George Clooney’s movie depicts the story of the Monuments Men as it happened towards the end of the Second World War, a film in which Americans were the rescuers of the priceless objects and paintings.
Apparently, the real story can now be found in Konrad Kramar’s book ‘Mission Michelangelo’, where the salt miners offered to save the artworks from who was at the time the most feared man in Nazi Germany, Ernst Kaltenbrunner.
Kaltenbrunner died at Nuremberb where he was charged and hanged for his war crimes. He was almost as influential as Heinrich Himmler in regards to terror, repression and murder all across the occupied territories, the Mail Online reports.
Kaltenbrunner went back home to Austria, where he was actually from, just 11 day before Hitler’s suicide on April 30, 1945.
Before he died, Hitler order for all the power plants, railways, roads, mines and bridges to be destroyed. He knew that this way, the Allied forces would never have what he had. Among the targets was the Altaussee mine, with its 40,000 square metres of galleries and where some of the most important works in history were hidden, waiting to vanish under the Nazi attack.
Among the artworks stored at the Altaussee mine were the The Astronomer’ and ‘Painter in his Studio’, by Jan Vermeer and ‘The Bruges Madonna,’ Michelangelo’s statue, just a few of the 6,557 including Rembrandt and Rubens. The works were going to be destroyed using TNT bombs.

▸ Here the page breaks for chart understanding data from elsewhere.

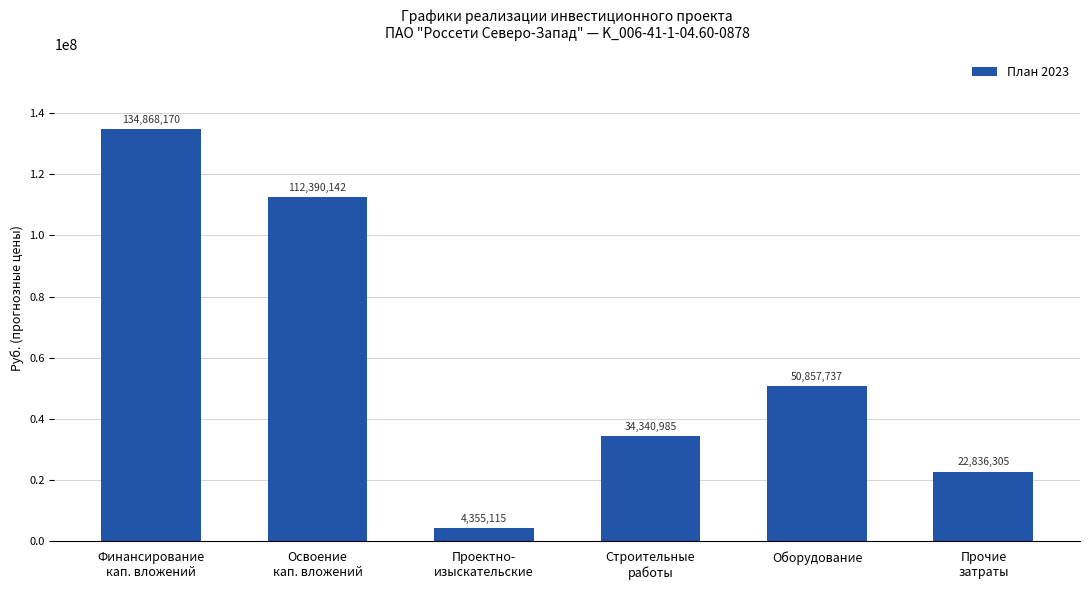

What is the average value?

59941409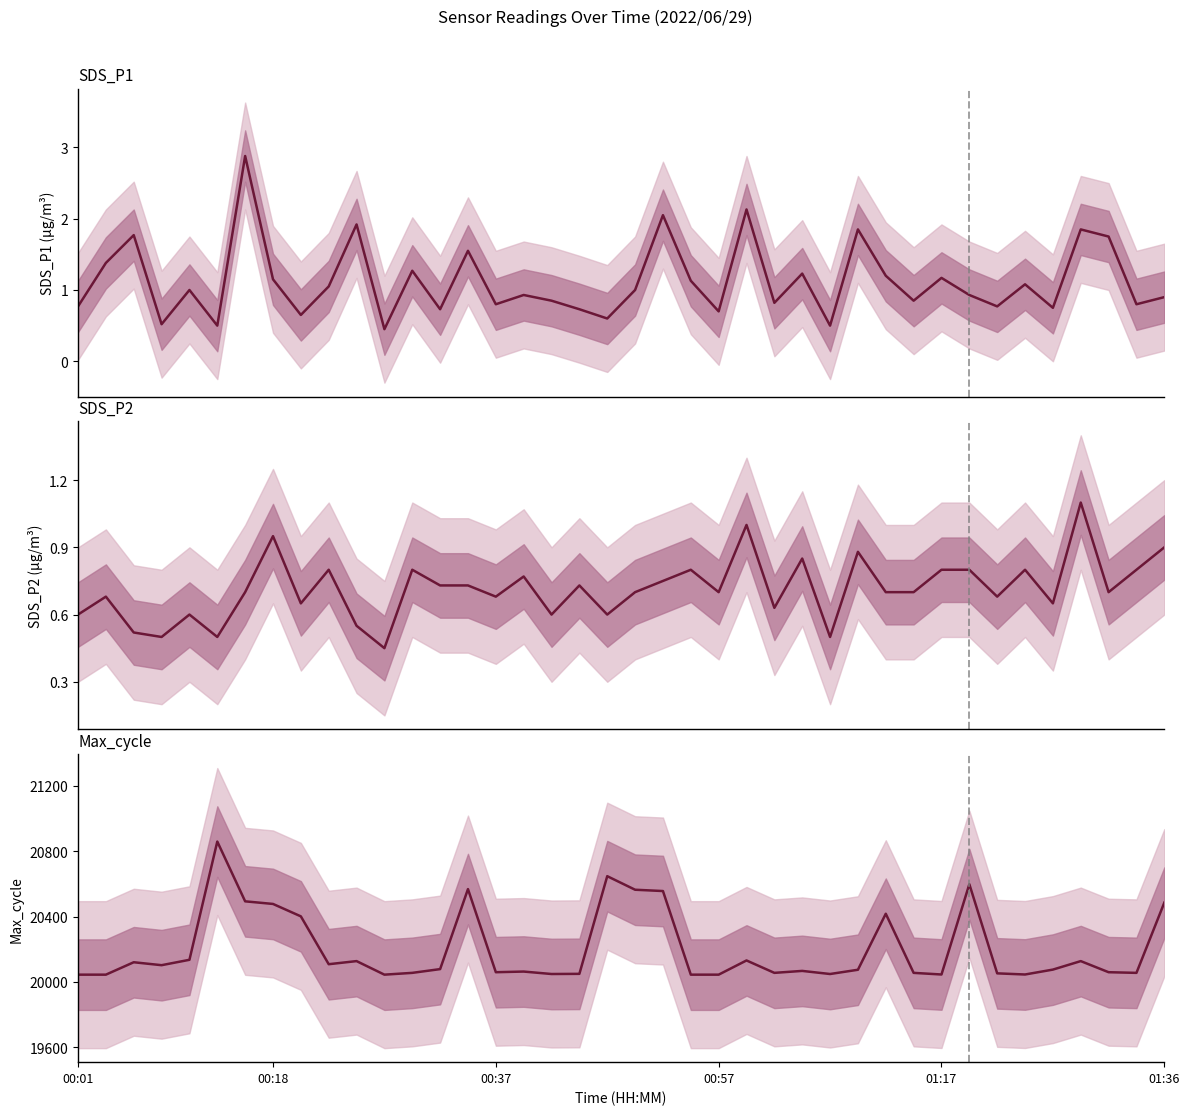

True or false: SDS_P1 has more than 0 points higher than both neighbors.

True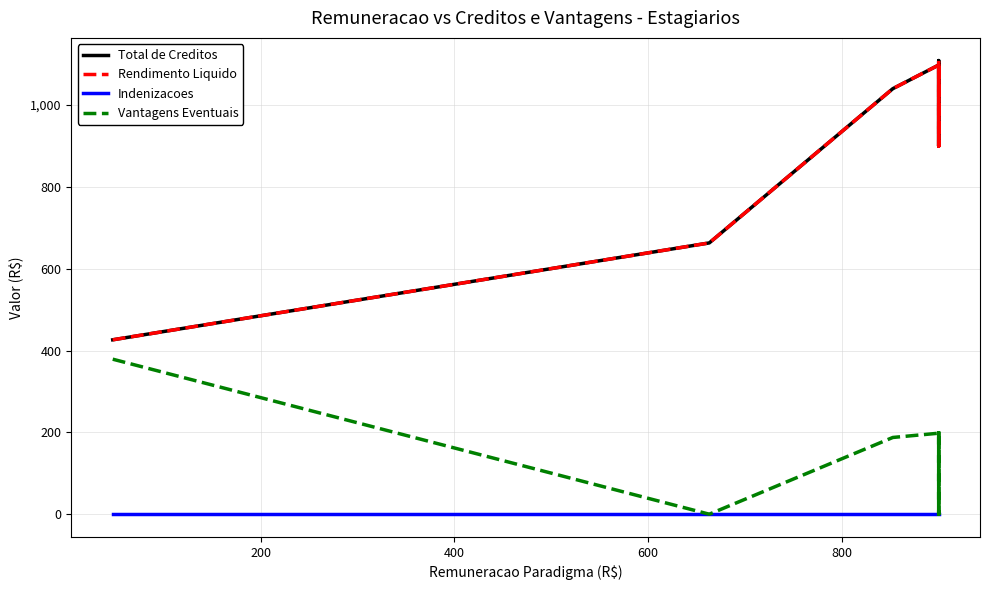

Count the number of data series in this chart.

4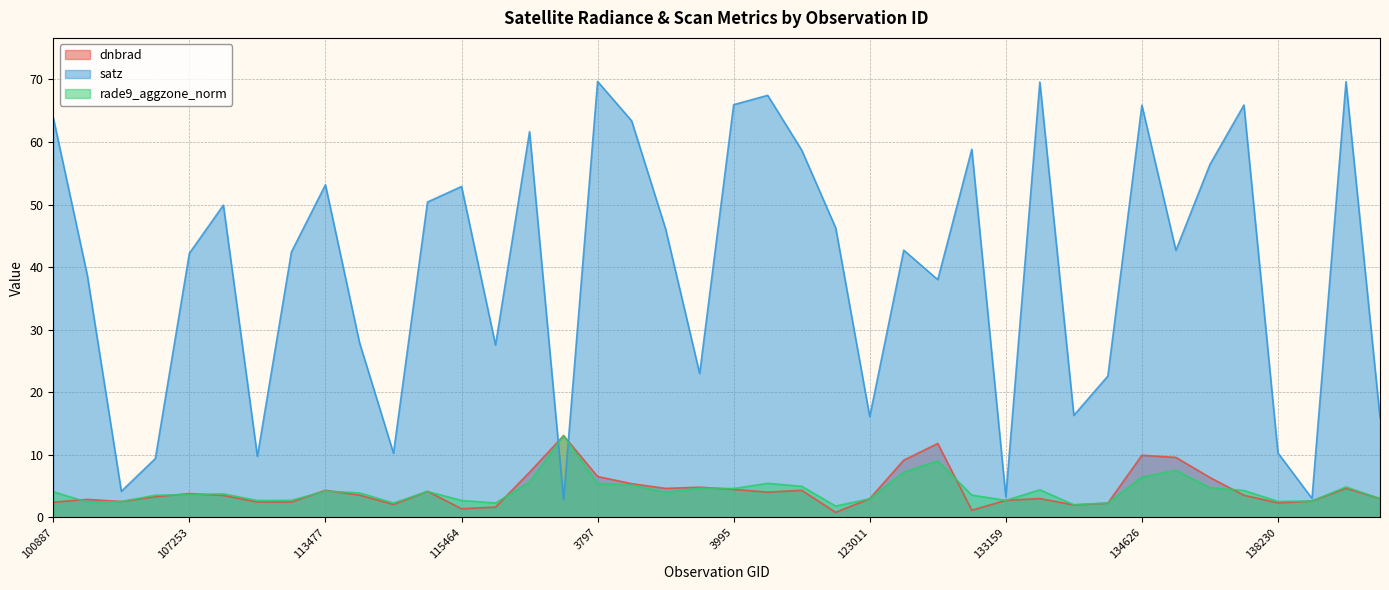

At which category does the chart reach its minimum across all series?

122837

According to Kramar’s book, Alois Raudaschl, the miner’s supervisor and a member of the Nazi party, met up with Kaltenbrunner just a few days after Hitler killed himself, on May 3, 1945, because he thought Kaltenbrunner might just want to give up on that nonsense and stop the destruction of the galleries and everything that was in them.
‘It wasn’t resistance fighters, an Austrian agent of the British secret service who claimed the credit, nor the Monuments Men or the management of the mine who saved the paintings, but the miners themselves,’ insisted Kramar.
Kaltenbrunner understood that the operation wasn’t going to prove anything to anyone and it wasn’t worth the priceless artworks inside the mine, so he encouraged the miners to take in the mission of saving them.
The next day, Raudaschl and his team of miners, returned to the galleries and removed all the bombs, which were later hidden in the woods around Altaussee. The miners were able to put guards outside the entrance of the mine so that nobody could go inside.
13 days later, the artworks were found by the Monuments Men at Altaussee. They ensured the all the objects and paintings were safely moved to Munich.